From Aqua to Catalina: Evolution of the Mac OS X operating system

20 years of highlights

Credit: Dreamstime

Mac OS X has been through a lot in 20-plus years. As someone who was sitting in the front row at Macworld Expo when then-CEO Gil Amelio brought Steve Jobs on stage to celebrate Apple's purchase of NeXT, it feels like I've been a witness to the whole story.

The macOS we use today is the result of iteration—sometimes rapid, sometimes painfully slow—over 16 major OS releases during those 20 years. Here are the highlights.

Before there was Mac OS X, there was Rhapsody

Before it was Mac OS X, the next-generation Mac OS was code-named Rhapsody. Software written for NextStep—what would become Cocoa—ran natively. Classic Mac OS apps ran in a compatibility window.

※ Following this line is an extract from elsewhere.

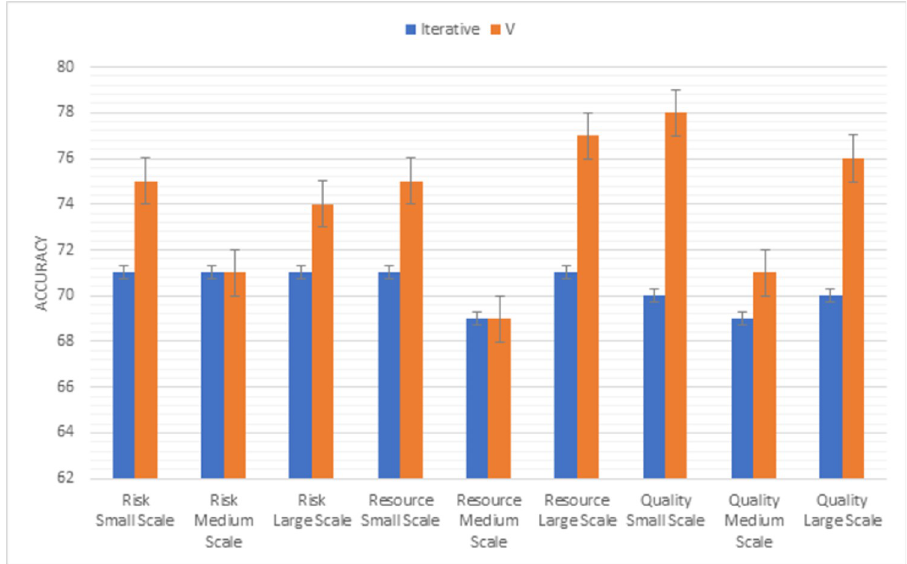
Fig 12. Graphical representation of iterative vs V (second triangle) results.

Rhapsody aped Mac OS 8 in its design language, but that design would be thrown away before OS X finally shipped.

Most importantly, major Mac software developers were not willing to rewrite their apps for the Yellow Box of NextStep. Apple had to go back to the drawing board and come up with a more robust transition approach for developers, which led to the Blue Box that offered the ability to adapt classic Mac apps to run natively on the new operating system.

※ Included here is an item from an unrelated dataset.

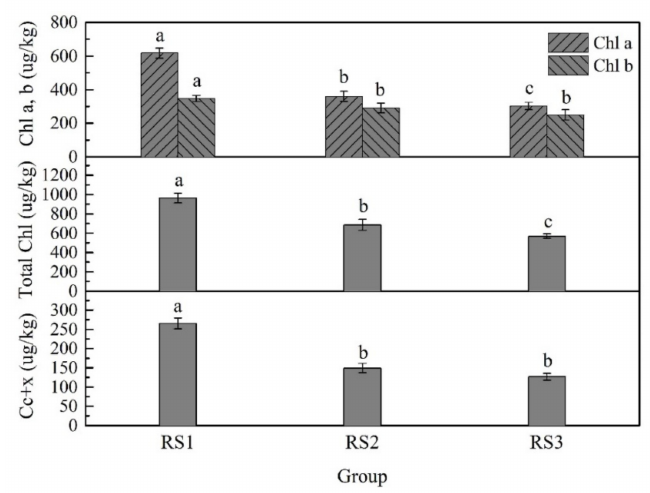
Figure 3. The change of pigments concentrations in Shine Muscat grape berries at di ff erent ripening stages: Chl a, Chlorophyll a; Chl b, Chlorophyll b; Total Chl, total Chlorophyll; and C c + x , total carotenoids. RS1, ripening stage 1; RS2, ripening stage 2; and RS3, ripening stage 3. All data represent mean ± SD. Di ff erent letters in the same category indicate a statistically significant di ff erence ( p < 0.05).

In 1999, Apple released Mac OS X Server 1.0, which was a weird fusion of NextStep and Mac OS, with interface quirks never seen before or since. It sort of looked like Mac OS, but if you used it for a minute you'd realise it was more liked a re-skinned version of NextStep.

After a developer preview version, Mac OS X Public Beta (internally it had the code name Kodiak) arrived in 2000, and while it was technically a beta version, Apple still charged $30 for the privilege of testing it. It still looked a lot like Mac OS 8 and had no Apple menu, but it did have a nonfunctional Apple logo parked dead centre in the Mac menu bar.

In his review for Ars Technica, John Siracusa wrote, The Macintosh is defined by its interface, and any redefinition of that must be at least as good as what it's replacing. Mac OS X Public Beta does not reach that goal.

OS X early days

In March 2001, Mac OS X 10.0 (internal code name Cheetah) was released. It was… not great. The new Aqua interface, which Steve Jobs had unveiled to quite a bit of fanfare, was pretty, full of translucency and trendy 3-D effects. The core of Mac OS X was there, offering plenty for Apple and third-party developers to build on.

But that original version was terribly slow. Rebooting a Mac into Mac OS X—and in those days, nobody in their right mind was deleting their classic Mac OS partition and committing full time to OS X—would result in a perfectly speedy Mac feeling like it was dipped in molasses.